WRITTEN TASK: Copy out, from the data, each line containing the string "mark".

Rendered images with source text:
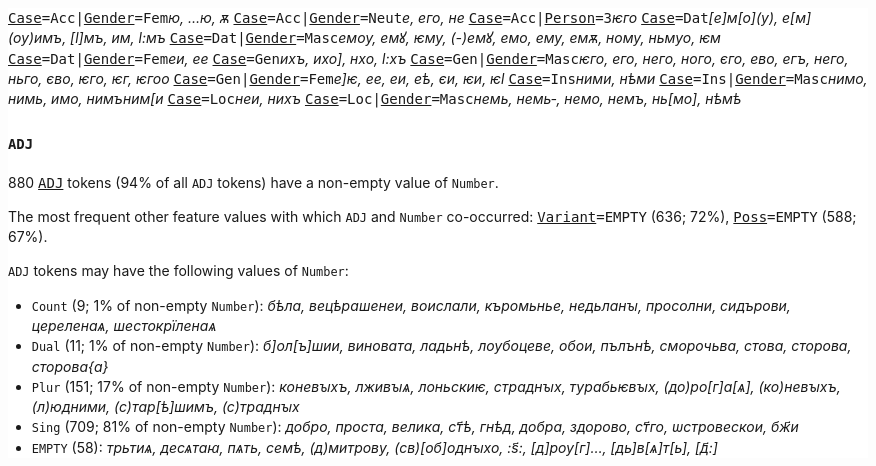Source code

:   <tr><td><tt><tt><a href="orv_birchbark-feat-Case.html">Case</a></tt><tt>=Acc</tt>|<tt><a href="orv_birchbark-feat-Gender.html">Gender</a></tt><tt>=Fem</tt></tt></td><td><em>ю, …<lbr/>ю, ѫ</em></td><td></td><td></td></tr>
  <tr><td><tt><tt><a href="orv_birchbark-feat-Case.html">Case</a></tt><tt>=Acc</tt>|<tt><a href="orv_birchbark-feat-Gender.html">Gender</a></tt><tt>=Neut</tt></tt></td><td><em>е, его, не</em></td><td></td><td></td></tr>
  <tr><td><tt><tt><a href="orv_birchbark-feat-Case.html">Case</a></tt><tt>=Acc</tt>|<tt><a href="orv_birchbark-feat-Person.html">Person</a></tt><tt>=3</tt></tt></td><td><em>ѥго</em></td><td></td><td></td></tr>
  <tr><td><tt><tt><a href="orv_birchbark-feat-Case.html">Case</a></tt><tt>=Dat</tt></tt></td><td><em>[е]м[о](у), е[м](ѹ)</em></td><td></td><td><em>имъ, [ӏ]мъ, им, ӏ:мъ</em></td></tr>
  <tr><td><tt><tt><a href="orv_birchbark-feat-Case.html">Case</a></tt><tt>=Dat</tt>|<tt><a href="orv_birchbark-feat-Gender.html">Gender</a></tt><tt>=Masc</tt></tt></td><td><em>емѹ, емꙋ, ѥму, (-)емꙋ, емо, ему, емѫ, ному, ньмуо, ѥм</em></td><td></td><td></td></tr>
  <tr><td><tt><tt><a href="orv_birchbark-feat-Case.html">Case</a></tt><tt>=Dat</tt>|<tt><a href="orv_birchbark-feat-Gender.html">Gender</a></tt><tt>=Fem</tt></tt></td><td><em>е<lbr/>и, ее</em></td><td></td><td></td></tr>
  <tr><td><tt><tt><a href="orv_birchbark-feat-Case.html">Case</a></tt><tt>=Gen</tt></tt></td><td></td><td></td><td><em>ихъ, ихо], нхо, ӏ:хъ</em></td></tr>
  <tr><td><tt><tt><a href="orv_birchbark-feat-Case.html">Case</a></tt><tt>=Gen</tt>|<tt><a href="orv_birchbark-feat-Gender.html">Gender</a></tt><tt>=Masc</tt></tt></td><td><em>ѥго, его, него, ного, єго, ево, егъ, не<lbr/>го, ньго, єво, ѥ<lbr/>го, ѥг, ѥго<lbr/>о</em></td><td></td><td></td></tr>
  <tr><td><tt><tt><a href="orv_birchbark-feat-Case.html">Case</a></tt><tt>=Gen</tt>|<tt><a href="orv_birchbark-feat-Gender.html">Gender</a></tt><tt>=Fem</tt></tt></td><td><em>е]ѥ, ее, еи, еѣ, єи, ѥи, ѥӏ</em></td><td></td><td></td></tr>
  <tr><td><tt><tt><a href="orv_birchbark-feat-Case.html">Case</a></tt><tt>=Ins</tt></tt></td><td></td><td></td><td><em>ними, нѣми</em></td></tr>
  <tr><td><tt><tt><a href="orv_birchbark-feat-Case.html">Case</a></tt><tt>=Ins</tt>|<tt><a href="orv_birchbark-feat-Gender.html">Gender</a></tt><tt>=Masc</tt></tt></td><td><em>нимо, нимь, имо, нимъ</em></td><td></td><td><em>ним[и</em></td></tr>
  <tr><td><tt><tt><a href="orv_birchbark-feat-Case.html">Case</a></tt><tt>=Loc</tt></tt></td><td></td><td></td><td><em>неи, нихъ</em></td></tr>
  <tr><td><tt><tt><a href="orv_birchbark-feat-Case.html">Case</a></tt><tt>=Loc</tt>|<tt><a href="orv_birchbark-feat-Gender.html">Gender</a></tt><tt>=Masc</tt></tt></td><td><em>немь, не<lbr/>мь‐, немо, немъ, нь[мо], нѣмѣ</em></td><td></td><td></td></tr>
</table>

### `ADJ`

880 <tt><a href="orv_birchbark-pos-ADJ.html">ADJ</a></tt> tokens (94% of all `ADJ` tokens) have a non-empty value of `Number`.

The most frequent other feature values with which `ADJ` and `Number` co-occurred: <tt><a href="orv_birchbark-feat-Variant.html">Variant</a></tt><tt>=EMPTY</tt> (636; 72%), <tt><a href="orv_birchbark-feat-Poss.html">Poss</a></tt><tt>=EMPTY</tt> (588; 67%).

`ADJ` tokens may have the following values of `Number`:

* `Count` (9; 1% of non-empty `Number`): <em>бѣла, вецѣрашенеи, воислали, къромьнье, недьланꙑ, просо<lbr/>лни, сидърови, цереленаѧ, шестокрї<lbr/>ленаѧ</em>
* `Dual` (11; 1% of non-empty `Number`): <em>б]ол[ъ]шии, виновата, ладьнѣ, лѹ<lbr/>боцеве, обои, пълънѣ, сморочьва, стова, сторова, сторова{а}</em>
* `Plur` (151; 17% of non-empty `Number`): <em>коневꙑхъ, лживꙑѧ, лоньскиѥ, страднꙑх, турабьѥвꙑх, (до)ро[г]а[ѧ], (ко)невꙑхъ, (л)юдними, (с)тар[ѣ]шимъ, (с)траднꙑх</em>
* `Sing` (709; 81% of non-empty `Number`): <em>добро, проста, велика, ст҃ѣ, гнѣд, добра, здорово, ст҃го, ѡстровескои, бж҃и</em>
* `EMPTY` (58): <em>трьтиѧ, десѧтаꙗ, пѧть, семѣ, (д)митрову, (св)[об]однꙑхо, :ѕ҃:, [д]рѹ[г]…, [дь]в[ѧ]т[ь], [д҃:]</em>
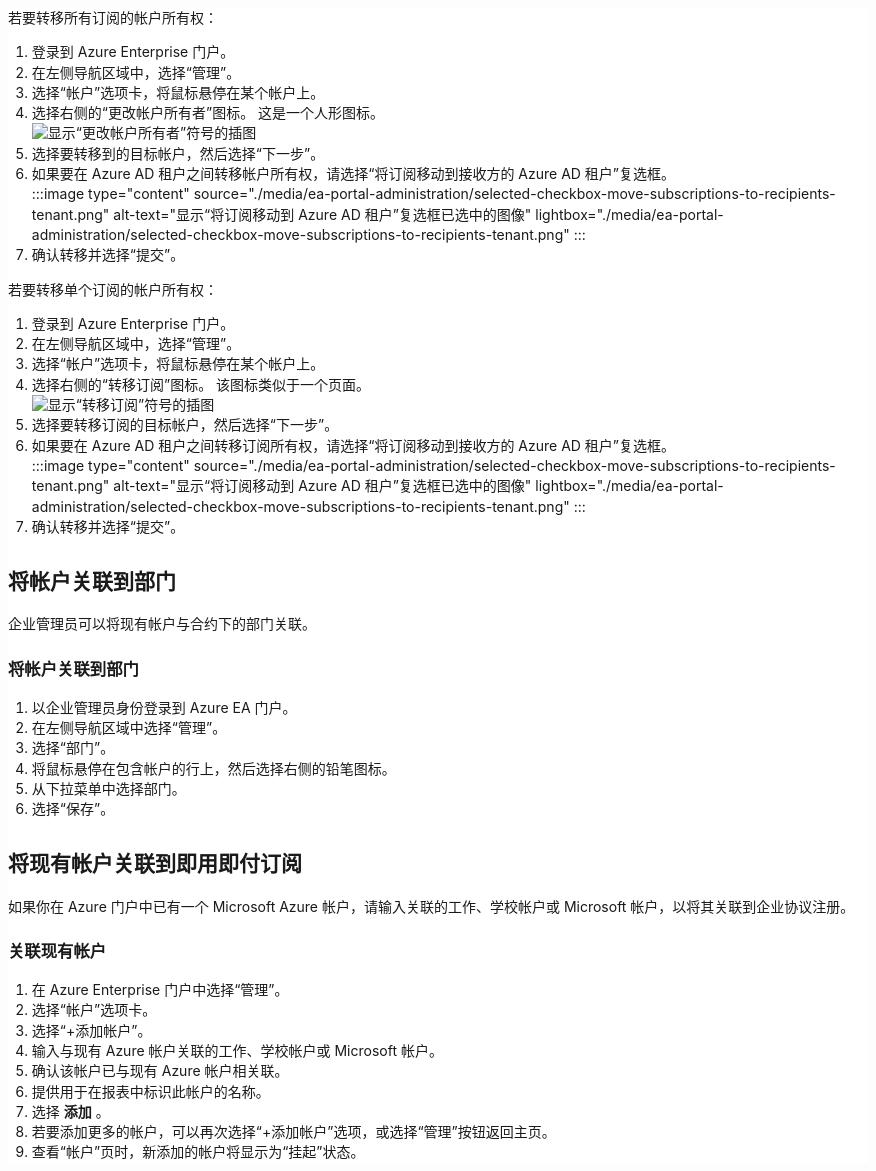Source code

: 若要转移所有订阅的帐户所有权：

1. 登录到 Azure Enterprise 门户。
1. 在左侧导航区域中，选择“管理”。
1. 选择“帐户”选项卡，将鼠标悬停在某个帐户上。
1. 选择右侧的“更改帐户所有者”图标。 这是一个人形图标。  
    ![显示“更改帐户所有者”符号的插图](./media/ea-portal-administration/create-ea-create-sub-transfer-account-ownership-of-sub.png)
1. 选择要转移到的目标帐户，然后选择“下一步”。
1. 如果要在 Azure AD 租户之间转移帐户所有权，请选择“将订阅移动到接收方的 Azure AD 租户”复选框。  
    :::image type="content" source="./media/ea-portal-administration/selected-checkbox-move-subscriptions-to-recipients-tenant.png" alt-text="显示“将订阅移动到 Azure AD 租户”复选框已选中的图像" lightbox="./media/ea-portal-administration/selected-checkbox-move-subscriptions-to-recipients-tenant.png" :::
1. 确认转移并选择“提交”。

若要转移单个订阅的帐户所有权：

1. 登录到 Azure Enterprise 门户。
1. 在左侧导航区域中，选择“管理”。
1. 选择“帐户”选项卡，将鼠标悬停在某个帐户上。
1. 选择右侧的“转移订阅”图标。 该图标类似于一个页面。  
    ![显示“转移订阅”符号的插图](./media/ea-portal-administration/ea-transfer-subscriptions.png)
1. 选择要转移订阅的目标帐户，然后选择“下一步”。
1. 如果要在 Azure AD 租户之间转移订阅所有权，请选择“将订阅移动到接收方的 Azure AD 租户”复选框。  
    :::image type="content" source="./media/ea-portal-administration/selected-checkbox-move-subscriptions-to-recipients-tenant.png" alt-text="显示“将订阅移动到 Azure AD 租户”复选框已选中的图像" lightbox="./media/ea-portal-administration/selected-checkbox-move-subscriptions-to-recipients-tenant.png" :::
1. 确认转移并选择“提交”。


## <a name="associate-an-account-to-a-department"></a>将帐户关联到部门

企业管理员可以将现有帐户与合约下的部门关联。

### <a name="to-associate-an-account-to-a-department"></a>将帐户关联到部门

1. 以企业管理员身份登录到 Azure EA 门户。
1. 在左侧导航区域中选择“管理”。
1. 选择“部门”。
1. 将鼠标悬停在包含帐户的行上，然后选择右侧的铅笔图标。
1. 从下拉菜单中选择部门。
1. 选择“保存”。

## <a name="associate-an-existing-account-with-your-pay-as-you-go-subscription"></a>将现有帐户关联到即用即付订阅

如果你在 Azure 门户中已有一个 Microsoft Azure 帐户，请输入关联的工作、学校帐户或 Microsoft 帐户，以将其关联到企业协议注册。

### <a name="associate-an-existing-account"></a>关联现有帐户

1. 在 Azure Enterprise 门户中选择“管理”。
1. 选择“帐户”选项卡。
1. 选择“+添加帐户”。
1. 输入与现有 Azure 帐户关联的工作、学校帐户或 Microsoft 帐户。
1. 确认该帐户已与现有 Azure 帐户相关联。
1. 提供用于在报表中标识此帐户的名称。
1. 选择 **添加** 。
1. 若要添加更多的帐户，可以再次选择“+添加帐户”选项，或选择“管理”按钮返回主页。 
1. 查看“帐户”页时，新添加的帐户将显示为“挂起”状态。 
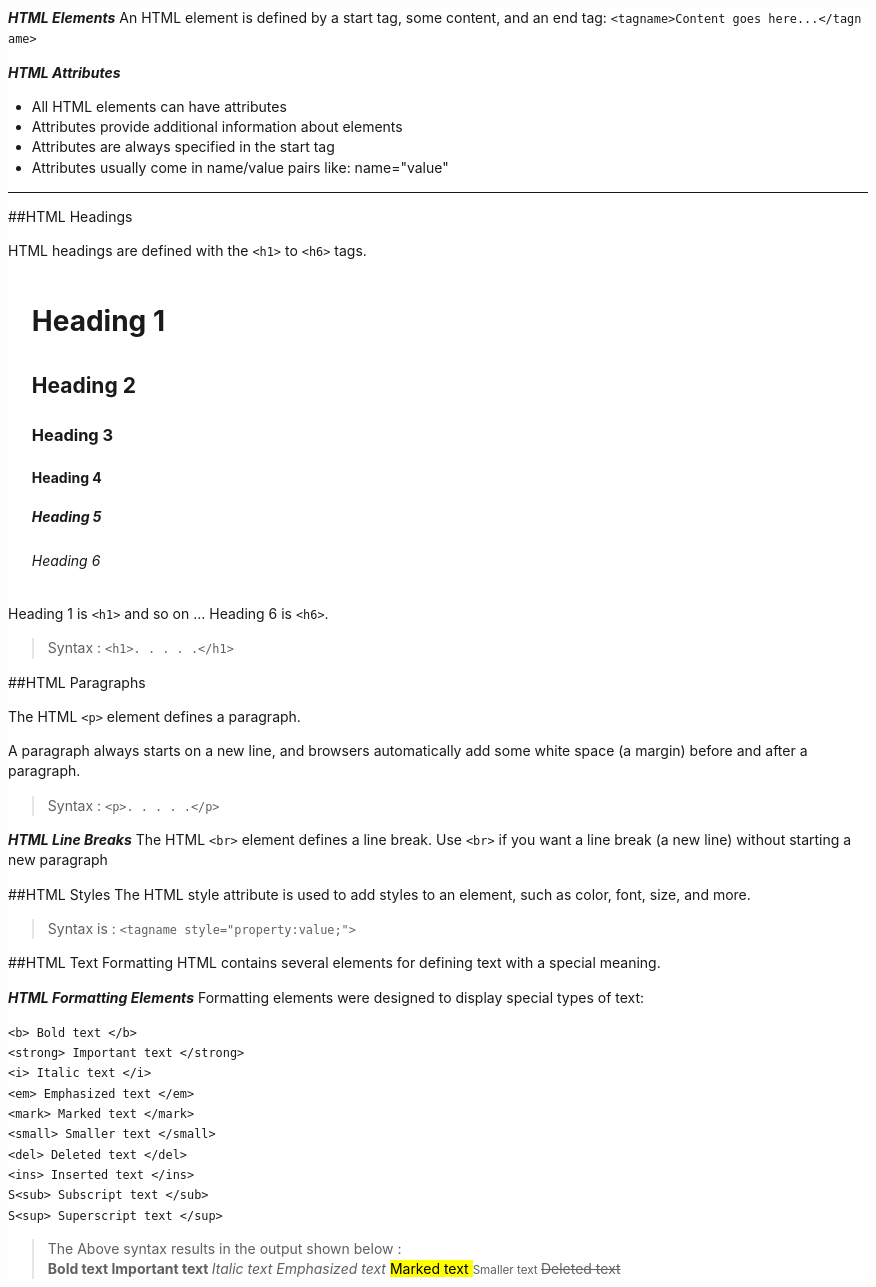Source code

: ***HTML Elements***
An HTML element is defined by a start tag, some content, and an end tag:
    `<tagname>Content goes here...</tagname>`

***HTML Attributes***
* All HTML elements can have attributes
* Attributes provide additional information about elements
* Attributes are always specified in the start tag
* Attributes usually come in name/value pairs like: name="value"            
---


##HTML Headings

HTML headings are defined with the `<h1>` to `<h6>` tags.   
<ul>  
<h1>Heading 1</h1>
<h2>Heading 2</h2>
<h3>Heading 3</h3>
<h4>Heading 4</h4>
<h5>Heading 5</h5>
<h6>Heading 6</h6>
</ul>

Heading 1 is  `<h1>` and so on ... Heading 6 is `<h6>`.
>Syntax : `<h1>. . . . .</h1>`  


##HTML Paragraphs

The HTML `<p>` element defines a paragraph.

A paragraph always starts on a new line, and browsers automatically add some white space (a margin) before and after a paragraph.

>Syntax : `<p>. . . . .</p>`

***HTML Line Breaks***
The HTML `<br>` element defines a line break.
Use `<br>` if you want a line break (a new line) without starting a new paragraph


##HTML Styles
The HTML style attribute is used to add styles to an element, such as color, font, size, and more.
>Syntax is : `<tagname style="property:value;">`


##HTML Text Formatting
HTML contains several elements for defining text with a special meaning.

***HTML Formatting Elements***
Formatting elements were designed to display special types of text:

    <b> Bold text </b>
    <strong> Important text </strong>
    <i> Italic text </i>
    <em> Emphasized text </em>
    <mark> Marked text </mark>
    <small> Smaller text </small>
    <del> Deleted text </del>
    <ins> Inserted text </ins>
    S<sub> Subscript text </sub>
    S<sup> Superscript text </sup>
>The Above syntax results in the output shown below :<br>
<b> Bold text </b>
<strong> Important text </strong>
<i> Italic text </i>
<em> Emphasized text </em>
<mark> Marked text </mark>
<small> Smaller text </small>
<del> Deleted text </del>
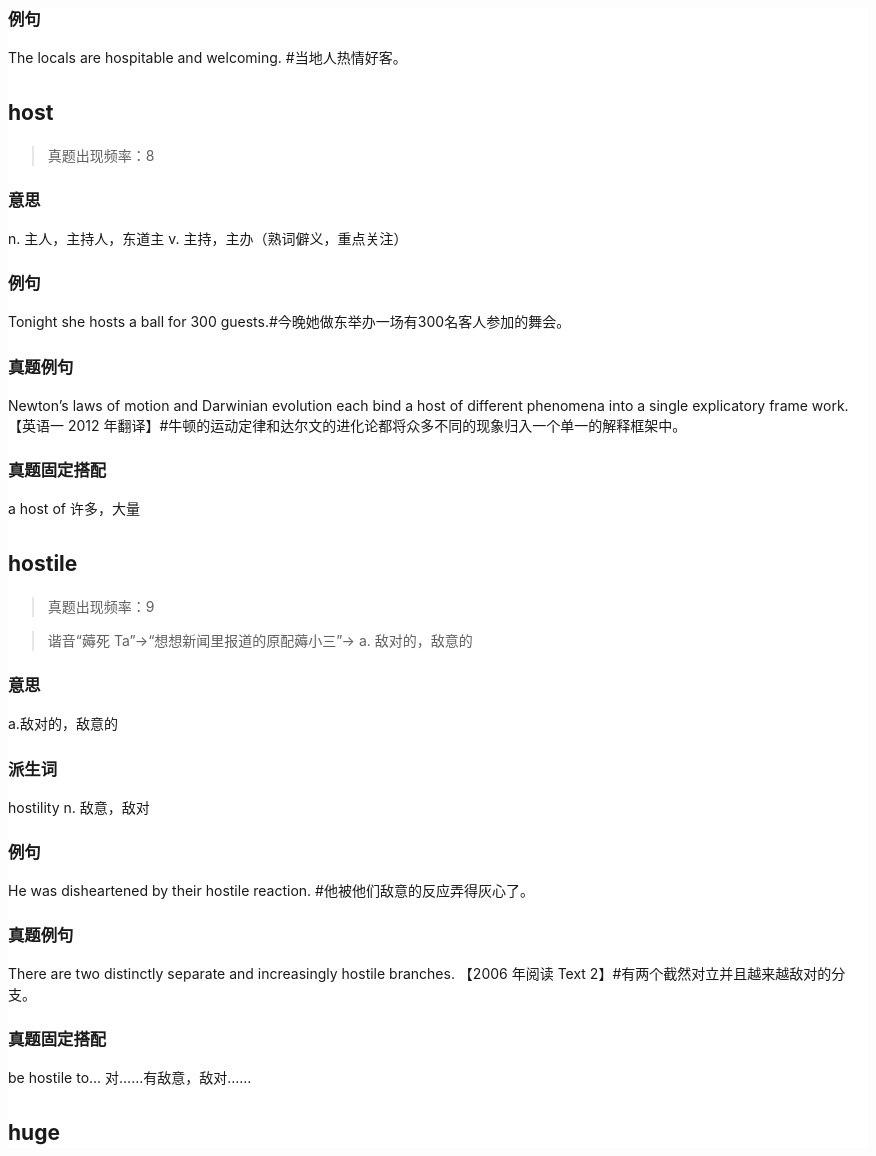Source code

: ### 例句

The locals are hospitable and welcoming. #当地人热情好客。

## host

> 真题出现频率：8

### 意思

n. 主人，主持人，东道主 v. 主持，主办（熟词僻义，重点关注）

### 例句

Tonight she hosts a ball for 300 guests.#今晚她做东举办一场有300名客人参加的舞会。

### 真题例句

Newton’s laws of motion and Darwinian evolution each bind a host of different phenomena into a single explicatory frame work.【英语一 2012 年翻译】#牛顿的运动定律和达尔文的进化论都将众多不同的现象归入一个单一的解释框架中。

### 真题固定搭配

a host of 许多，大量

## hostile

> 真题出现频率：9

> 谐音“薅死 Ta”→“想想新闻里报道的原配薅小三”→ a. 敌对的，敌意的

### 意思

a.敌对的，敌意的

### 派生词

hostility n. 敌意，敌对

### 例句

He was disheartened by their hostile reaction. #他被他们敌意的反应弄得灰心了。

### 真题例句

There are two distinctly separate and increasingly hostile branches. 【2006 年阅读 Text 2】#有两个截然对立并且越来越敌对的分支。

### 真题固定搭配

be hostile to... 对……有敌意，敌对……

## huge
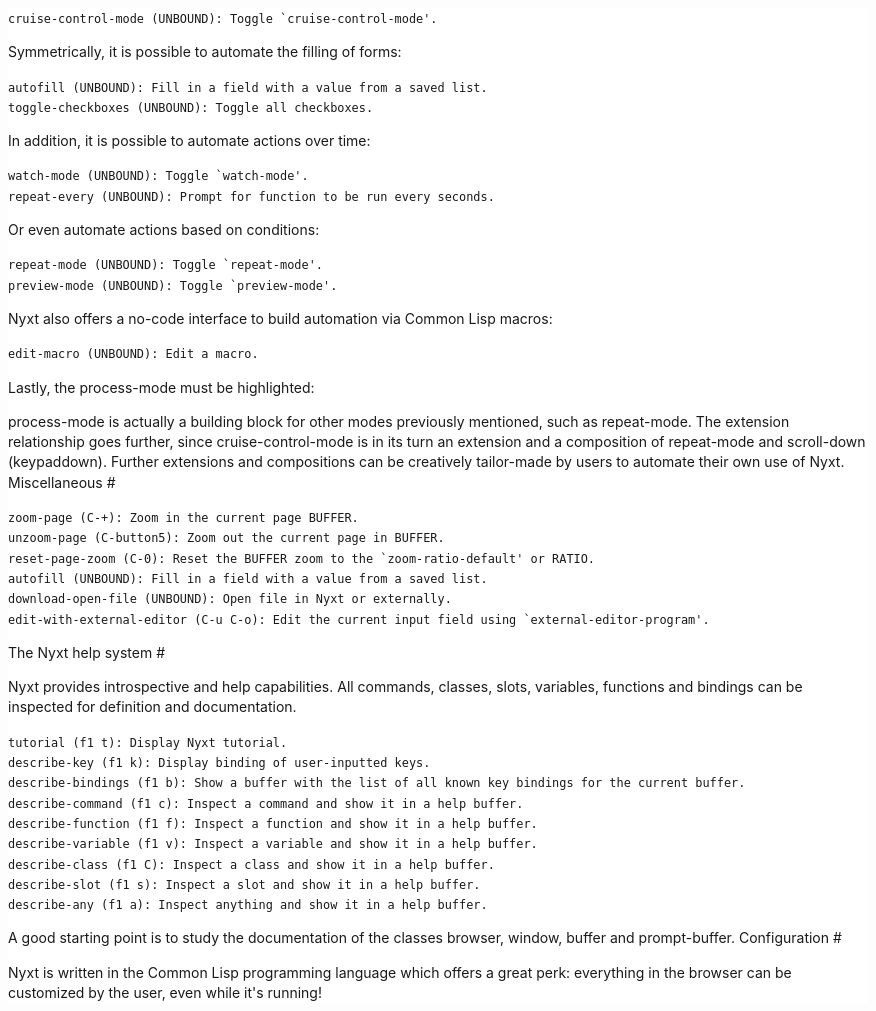     cruise-control-mode (UNBOUND): Toggle `cruise-control-mode'.

Symmetrically, it is possible to automate the filling of forms:

    autofill (UNBOUND): Fill in a field with a value from a saved list.
    toggle-checkboxes (UNBOUND): Toggle all checkboxes.

In addition, it is possible to automate actions over time:

    watch-mode (UNBOUND): Toggle `watch-mode'.
    repeat-every (UNBOUND): Prompt for function to be run every seconds.

Or even automate actions based on conditions:

    repeat-mode (UNBOUND): Toggle `repeat-mode'.
    preview-mode (UNBOUND): Toggle `preview-mode'.

Nyxt also offers a no-code interface to build automation via Common Lisp macros:

    edit-macro (UNBOUND): Edit a macro.

Lastly, the process-mode must be highlighted:

process-mode is actually a building block for other modes previously mentioned, such as repeat-mode. The extension relationship goes further, since cruise-control-mode is in its turn an extension and a composition of repeat-mode and scroll-down (keypaddown). Further extensions and compositions can be creatively tailor-made by users to automate their own use of Nyxt.
Miscellaneous #

    zoom-page (C-+): Zoom in the current page BUFFER.
    unzoom-page (C-button5): Zoom out the current page in BUFFER.
    reset-page-zoom (C-0): Reset the BUFFER zoom to the `zoom-ratio-default' or RATIO.
    autofill (UNBOUND): Fill in a field with a value from a saved list.
    download-open-file (UNBOUND): Open file in Nyxt or externally.
    edit-with-external-editor (C-u C-o): Edit the current input field using `external-editor-program'.

The Nyxt help system #

Nyxt provides introspective and help capabilities. All commands, classes, slots, variables, functions and bindings can be inspected for definition and documentation.

    tutorial (f1 t): Display Nyxt tutorial.
    describe-key (f1 k): Display binding of user-inputted keys.
    describe-bindings (f1 b): Show a buffer with the list of all known key bindings for the current buffer.
    describe-command (f1 c): Inspect a command and show it in a help buffer.
    describe-function (f1 f): Inspect a function and show it in a help buffer.
    describe-variable (f1 v): Inspect a variable and show it in a help buffer.
    describe-class (f1 C): Inspect a class and show it in a help buffer.
    describe-slot (f1 s): Inspect a slot and show it in a help buffer.
    describe-any (f1 a): Inspect anything and show it in a help buffer.

A good starting point is to study the documentation of the classes browser, window, buffer and prompt-buffer.
Configuration #

Nyxt is written in the Common Lisp programming language which offers a great perk: everything in the browser can be customized by the user, even while it's running!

SOLUTION FOR THIS PROBLEM:
    <mark> Marked text </mark>
<mark> Marked text </mark>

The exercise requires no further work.